Opinion
No. 19-4847
06-15-2020
George E. Crump, III, Rockingham, North Carolina, for Appellant. Craig Matthew Principe, Assistant United States Attorney, OFFICE OF THE UNITED STATES ATTORNEY, Winston-Salem, North Carolina, for Appellee.
UNPUBLISHED
Appeal from the United States District Court for the Middle District of North Carolina, at Greensboro. Thomas D. Schroeder, Chief Judge. (1:08-cr-00221-TDS-2) Before WYNN, THACKER, and HARRIS, Circuit Judges. Affirmed by unpublished per curiam opinion. George E. Crump, III, Rockingham, North Carolina, for Appellant. Craig Matthew Principe, Assistant United States Attorney, OFFICE OF THE UNITED STATES ATTORNEY, Winston-Salem, North Carolina, for Appellee. Unpublished opinions are not binding precedent in this circuit. PER CURIAM:
Stewart Keith Polk appeals the district court's judgment revoking his supervised release and sentencing Polk to 14 months' imprisonment, followed by an additional 46-month term of supervised release. Counsel has filed a brief pursuant to Anders v. California, 386 U.S. 738 (1967), asserting that there are no meritorious grounds for appeal but questioning whether the district court imposed a plainly unreasonable sentence. Although advised of his right to file a supplemental pro se brief, Polk has not done so. We affirm.

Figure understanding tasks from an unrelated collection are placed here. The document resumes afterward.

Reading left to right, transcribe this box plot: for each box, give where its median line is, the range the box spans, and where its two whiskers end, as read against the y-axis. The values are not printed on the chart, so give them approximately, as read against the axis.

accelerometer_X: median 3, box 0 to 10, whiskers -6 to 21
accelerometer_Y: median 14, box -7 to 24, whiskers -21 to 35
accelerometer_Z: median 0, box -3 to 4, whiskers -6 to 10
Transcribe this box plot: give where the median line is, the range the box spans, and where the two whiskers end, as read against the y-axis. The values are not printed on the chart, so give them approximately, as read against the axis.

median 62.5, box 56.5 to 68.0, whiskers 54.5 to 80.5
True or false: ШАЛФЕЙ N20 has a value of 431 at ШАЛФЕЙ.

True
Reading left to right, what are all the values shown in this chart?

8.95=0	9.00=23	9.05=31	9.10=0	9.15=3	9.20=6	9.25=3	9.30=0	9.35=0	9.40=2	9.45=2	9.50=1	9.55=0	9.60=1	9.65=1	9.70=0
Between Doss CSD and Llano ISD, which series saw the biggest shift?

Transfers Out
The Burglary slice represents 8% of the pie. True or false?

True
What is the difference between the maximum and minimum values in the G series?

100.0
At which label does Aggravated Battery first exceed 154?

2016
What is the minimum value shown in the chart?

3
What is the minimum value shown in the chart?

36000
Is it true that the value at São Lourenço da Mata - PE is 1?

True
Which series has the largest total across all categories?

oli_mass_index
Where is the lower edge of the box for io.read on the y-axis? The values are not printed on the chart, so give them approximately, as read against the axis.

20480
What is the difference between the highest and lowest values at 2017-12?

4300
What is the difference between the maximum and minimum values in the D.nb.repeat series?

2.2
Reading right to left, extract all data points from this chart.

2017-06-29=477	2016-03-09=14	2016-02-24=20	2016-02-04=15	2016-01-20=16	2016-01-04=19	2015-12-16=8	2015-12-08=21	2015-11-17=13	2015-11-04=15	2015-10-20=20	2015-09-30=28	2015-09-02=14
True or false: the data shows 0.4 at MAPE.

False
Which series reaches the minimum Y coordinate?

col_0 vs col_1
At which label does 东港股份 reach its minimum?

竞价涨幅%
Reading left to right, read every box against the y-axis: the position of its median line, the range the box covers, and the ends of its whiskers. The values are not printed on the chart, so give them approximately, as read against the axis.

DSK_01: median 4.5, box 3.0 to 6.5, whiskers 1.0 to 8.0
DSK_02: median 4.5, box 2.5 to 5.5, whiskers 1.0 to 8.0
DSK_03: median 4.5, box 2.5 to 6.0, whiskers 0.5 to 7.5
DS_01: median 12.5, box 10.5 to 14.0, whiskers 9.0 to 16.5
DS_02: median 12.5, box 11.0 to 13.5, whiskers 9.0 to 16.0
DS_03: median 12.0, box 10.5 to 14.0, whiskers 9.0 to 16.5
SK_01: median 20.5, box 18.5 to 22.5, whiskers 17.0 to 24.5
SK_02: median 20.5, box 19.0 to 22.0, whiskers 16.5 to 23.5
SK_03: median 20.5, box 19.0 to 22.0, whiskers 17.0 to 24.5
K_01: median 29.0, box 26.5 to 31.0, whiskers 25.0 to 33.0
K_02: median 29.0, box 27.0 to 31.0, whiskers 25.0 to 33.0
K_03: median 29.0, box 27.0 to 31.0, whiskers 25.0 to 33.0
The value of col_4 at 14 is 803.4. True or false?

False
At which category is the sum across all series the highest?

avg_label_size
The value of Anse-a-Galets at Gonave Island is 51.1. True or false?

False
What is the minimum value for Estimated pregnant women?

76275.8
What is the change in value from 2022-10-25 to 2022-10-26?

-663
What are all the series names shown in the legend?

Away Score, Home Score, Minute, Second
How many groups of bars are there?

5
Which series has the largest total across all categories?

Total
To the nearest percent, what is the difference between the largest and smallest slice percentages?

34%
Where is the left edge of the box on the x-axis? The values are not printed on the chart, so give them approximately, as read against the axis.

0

"A district court has broad discretion when imposing a sentence upon revocation of supervised release." United States v. Webb, 738 F.3d 638, 640 (4th Cir. 2013). We will affirm a revocation sentence that "is within the prescribed statutory range and is not plainly unreasonable." United States v. Crudup, 461 F.3d 433, 440 (4th Cir. 2006). "When reviewing whether a revocation sentence is plainly unreasonable, we must first determine whether it is unreasonable at all." United States v. Thompson, 595 F.3d 544, 546 (4th Cir. 2010). A revocation sentence is procedurally reasonable where, as here, the district court adequately explains the sentence after considering the Chapter Seven policy statements and the applicable 18 U.S.C. § 3553(a) (2018) factors. United States v. Slappy, 872 F.3d 202, 207 (4th Cir. 2017); see 18 U.S.C. § 3583(e) (2018). A revocation sentence is substantively reasonable if the court states a proper basis for concluding that the defendant should receive the sentence imposed, up to the statutory maximum. Crudup, 461 F.3d at 440. "A court need not be as detailed or specific when imposing a revocation sentence as it must be when imposing a post-conviction sentence, but it still must provide a statement of reasons for the sentence imposed." Thompson, 595 F.3d at 547 (internal quotation marks omitted). Only if a sentence is either procedurally or substantively unreasonable do we consider whether the sentence is plainly unreasonable. United States v. Moulden, 478 F.3d 652, 656 (4th Cir. 2007). We conclude that Polk's 14-month term of imprisonment and his 46-month term of supervised release are within both the statutory maximum and the policy statement range and are not unreasonable, plainly or otherwise.
In accordance with Anders, we have reviewed the entire record in this case and found no meritorious issues for appeal. We therefore affirm the revocation judgment. This court requires that counsel inform Polk, in writing, of the right to petition the Supreme Court of the United States for further review. If Polk requests that a petition be filed, but counsel believes that such a petition would be frivolous, then counsel may move in this court for leave to withdraw from representation. Counsel's motion must state that a copy thereof was served on Polk. We dispense with oral argument because the facts and legal contentions are adequately presented in the materials before this court and argument would not aid the decisional process.